*ACTIVITY LIST:*
a - Rewrite the part of the Kelly Carlin article starting with "Kelly Marie Carlin (born" and going on through "wife Brenda Hosbrook.", putting "sole child" in place of "only child".
b - List the occupations that the Kelly Carlin article assigns to her in the sentence beginning "Kelly Marie Carlin (born June 15, 1963)".

*SOURCE TEXT:*
-=-=-=-=-

- Born: June 15, 1963 (age 63) Dayton, Ohio, U.S.
- Occupations: Radio host; actress; screenwriter; producer;
- Years active: 1978–present
- Spouses: ; Andrew Sutton ​ ​(m. 1985; div. 1993)​ ; Robert McCall ​(m. 1998)​
- Relatives: George Carlin (father)
- Website: thekellycarlinsite.com

= Kelly Carlin =

American radio host (born 1963)

Kelly Marie Carlin (born June 15, 1963) is an American radio host, actress, screenwriter, and producer.

==Early life==
Kelly Marie Carlin was born at Good Samaritan Hospital in Dayton, Ohio, on June 15, 1963. She is the only child of comedian George Carlin and his first wife Brenda Hosbrook.

==Career==
Carlin has a BA in communications from University of California, Los Angeles (UCLA). She began her career in entertainment as a production assistant and photographer for two of her father's early HBO specials: George Carlin: Again! and Carlin on Campus. In 1984, she co-starred in the George Carlin HBO TV show Apt. 2C of which only the pilot episode was ever made.

In 1994, Carlin co-wrote the episode "George Pulls the Plug" for the second season of The George Carlin Show with her second husband, Robert McCall. She also co-wrote the script for the 1998 film Devil in the Flesh starring Rose McGowan. In the late 1990s, she began to stray away from mainstream media and began writing, producing and hosting an early Internet series, as well as performing a one-person show entitled "Driven to Distraction" about her childhood, struggles with drugs and alcohol, poor personal relationships, and her mother's death in May 1997. In 2001, she earned a master's degree in Jungian depth psychology and expressed an interest in becoming a therapist, but later returned to stage performing.

After her father's death in 2008, Carlin had initially discussed publishing an oral history of her father's life based on stories by friends and family. By December 2009, however, she had shelved that project and began to focus on her own memoirs. She also began interviewing legendary comedians in the "On Comedy" CD series for Marshall Berle's Laugh.com, of which her father was one of the founding partners.

Carlin has regularly performed her one-person show A Carlin Home Companion (a play on A Prairie Home Companion by Garrison Keillor), detailing her experiences growing up with her famous father. She was also a producer for the second season of The Green Room with Paul Provenza in 2011, and for a time hosted The Kelly Carlin Show on Sirius XM Radio's Raw Dog Comedy, and Waking From The American Dream on SModcast Internet Radio. Her book, A Carlin Home Companion: Growing Up With George was published in 2015. In 2022, a 4-hour documentary she had a part in creating and starring in, George Carlin's American Dream was released on HBO Max. It was directed by Judd Apatow and Michael Bonfiglio. In May 2022, Kelly Carlin and Judd Apatow were interviewed on MSNBC to discuss the project.

-=-=-=-=-

*ENTRIES SUPPLIED:*
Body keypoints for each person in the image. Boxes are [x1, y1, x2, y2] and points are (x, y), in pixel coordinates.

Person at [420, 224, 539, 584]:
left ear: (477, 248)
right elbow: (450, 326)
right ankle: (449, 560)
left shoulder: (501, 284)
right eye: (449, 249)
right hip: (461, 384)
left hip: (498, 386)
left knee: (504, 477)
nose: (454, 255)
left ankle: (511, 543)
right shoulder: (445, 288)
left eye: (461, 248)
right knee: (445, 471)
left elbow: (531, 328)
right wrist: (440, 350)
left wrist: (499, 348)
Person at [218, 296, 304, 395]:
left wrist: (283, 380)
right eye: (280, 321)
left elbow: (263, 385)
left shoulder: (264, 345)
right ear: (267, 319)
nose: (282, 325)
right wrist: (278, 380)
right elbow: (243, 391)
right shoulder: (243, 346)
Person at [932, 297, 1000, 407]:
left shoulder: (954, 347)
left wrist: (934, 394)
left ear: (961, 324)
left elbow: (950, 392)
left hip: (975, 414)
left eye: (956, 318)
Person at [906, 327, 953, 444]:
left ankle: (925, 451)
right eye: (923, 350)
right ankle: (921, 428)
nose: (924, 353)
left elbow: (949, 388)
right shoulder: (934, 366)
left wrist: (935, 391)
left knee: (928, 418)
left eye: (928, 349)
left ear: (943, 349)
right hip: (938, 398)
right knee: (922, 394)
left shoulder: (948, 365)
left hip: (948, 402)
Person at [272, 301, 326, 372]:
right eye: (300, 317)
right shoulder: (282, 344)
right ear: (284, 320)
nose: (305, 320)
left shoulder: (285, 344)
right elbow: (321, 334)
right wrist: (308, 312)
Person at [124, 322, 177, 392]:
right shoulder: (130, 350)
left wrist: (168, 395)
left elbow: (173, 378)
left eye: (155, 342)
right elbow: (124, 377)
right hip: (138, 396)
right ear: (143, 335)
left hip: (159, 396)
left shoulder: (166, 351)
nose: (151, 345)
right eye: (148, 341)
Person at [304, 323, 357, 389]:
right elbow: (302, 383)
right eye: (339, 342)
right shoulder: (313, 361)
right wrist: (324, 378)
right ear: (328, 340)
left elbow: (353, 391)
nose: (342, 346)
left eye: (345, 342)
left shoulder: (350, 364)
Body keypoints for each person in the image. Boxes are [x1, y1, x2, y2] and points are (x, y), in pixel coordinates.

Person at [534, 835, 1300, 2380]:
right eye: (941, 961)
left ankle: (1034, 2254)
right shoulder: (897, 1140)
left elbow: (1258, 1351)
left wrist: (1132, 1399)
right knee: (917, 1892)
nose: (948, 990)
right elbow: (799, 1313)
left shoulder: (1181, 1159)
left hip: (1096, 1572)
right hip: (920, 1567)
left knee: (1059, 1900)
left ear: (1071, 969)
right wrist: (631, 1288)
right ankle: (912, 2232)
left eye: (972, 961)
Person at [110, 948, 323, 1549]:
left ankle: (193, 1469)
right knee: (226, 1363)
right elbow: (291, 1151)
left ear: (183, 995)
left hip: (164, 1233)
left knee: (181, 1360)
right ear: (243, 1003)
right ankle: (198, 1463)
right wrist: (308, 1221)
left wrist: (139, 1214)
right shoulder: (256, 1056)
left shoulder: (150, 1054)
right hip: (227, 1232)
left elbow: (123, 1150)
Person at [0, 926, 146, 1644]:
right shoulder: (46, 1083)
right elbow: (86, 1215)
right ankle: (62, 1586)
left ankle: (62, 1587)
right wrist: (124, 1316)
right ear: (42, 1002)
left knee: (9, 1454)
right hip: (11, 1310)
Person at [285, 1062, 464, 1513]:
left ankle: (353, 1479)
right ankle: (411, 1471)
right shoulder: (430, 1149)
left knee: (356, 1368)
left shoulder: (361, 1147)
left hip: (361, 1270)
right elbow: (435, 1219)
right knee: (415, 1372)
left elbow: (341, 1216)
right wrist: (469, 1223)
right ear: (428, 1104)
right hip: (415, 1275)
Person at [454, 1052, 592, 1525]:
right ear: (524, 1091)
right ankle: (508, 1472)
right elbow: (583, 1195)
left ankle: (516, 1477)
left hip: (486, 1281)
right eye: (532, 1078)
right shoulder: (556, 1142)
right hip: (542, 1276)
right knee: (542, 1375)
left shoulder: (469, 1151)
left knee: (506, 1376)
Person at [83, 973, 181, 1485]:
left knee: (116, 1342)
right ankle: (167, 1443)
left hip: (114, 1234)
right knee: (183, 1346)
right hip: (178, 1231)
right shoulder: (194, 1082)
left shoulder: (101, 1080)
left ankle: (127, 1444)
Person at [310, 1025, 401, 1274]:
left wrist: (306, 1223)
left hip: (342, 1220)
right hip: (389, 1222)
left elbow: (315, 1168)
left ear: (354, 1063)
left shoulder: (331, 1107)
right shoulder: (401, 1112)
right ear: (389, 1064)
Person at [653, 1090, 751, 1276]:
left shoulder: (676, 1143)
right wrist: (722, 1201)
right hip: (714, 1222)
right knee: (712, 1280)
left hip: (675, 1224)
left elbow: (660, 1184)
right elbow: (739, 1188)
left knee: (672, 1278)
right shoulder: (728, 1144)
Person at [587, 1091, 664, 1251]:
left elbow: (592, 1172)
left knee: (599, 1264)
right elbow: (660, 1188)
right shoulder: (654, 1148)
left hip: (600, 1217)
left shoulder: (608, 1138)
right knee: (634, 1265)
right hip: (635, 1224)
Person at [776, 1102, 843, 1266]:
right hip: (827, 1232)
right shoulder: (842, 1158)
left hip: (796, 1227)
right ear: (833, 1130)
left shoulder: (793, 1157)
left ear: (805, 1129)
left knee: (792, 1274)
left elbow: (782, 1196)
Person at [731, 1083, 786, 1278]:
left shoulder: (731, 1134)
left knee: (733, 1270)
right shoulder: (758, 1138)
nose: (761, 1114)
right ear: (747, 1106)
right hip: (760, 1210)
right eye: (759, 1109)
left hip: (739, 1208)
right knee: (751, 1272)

-=-=-=-=-

*ANSWERS:*
a -
Kelly Marie Carlin (born June 15, 1963) is an American radio host, actress, screenwriter, and producer.

==Early life==
Kelly Marie Carlin was born at Good Samaritan Hospital in Dayton, Ohio, on June 15, 1963. She is the sole child of comedian George Carlin and his first wife Brenda Hosbrook.

b - Radio host, actress, screenwriter, and producer.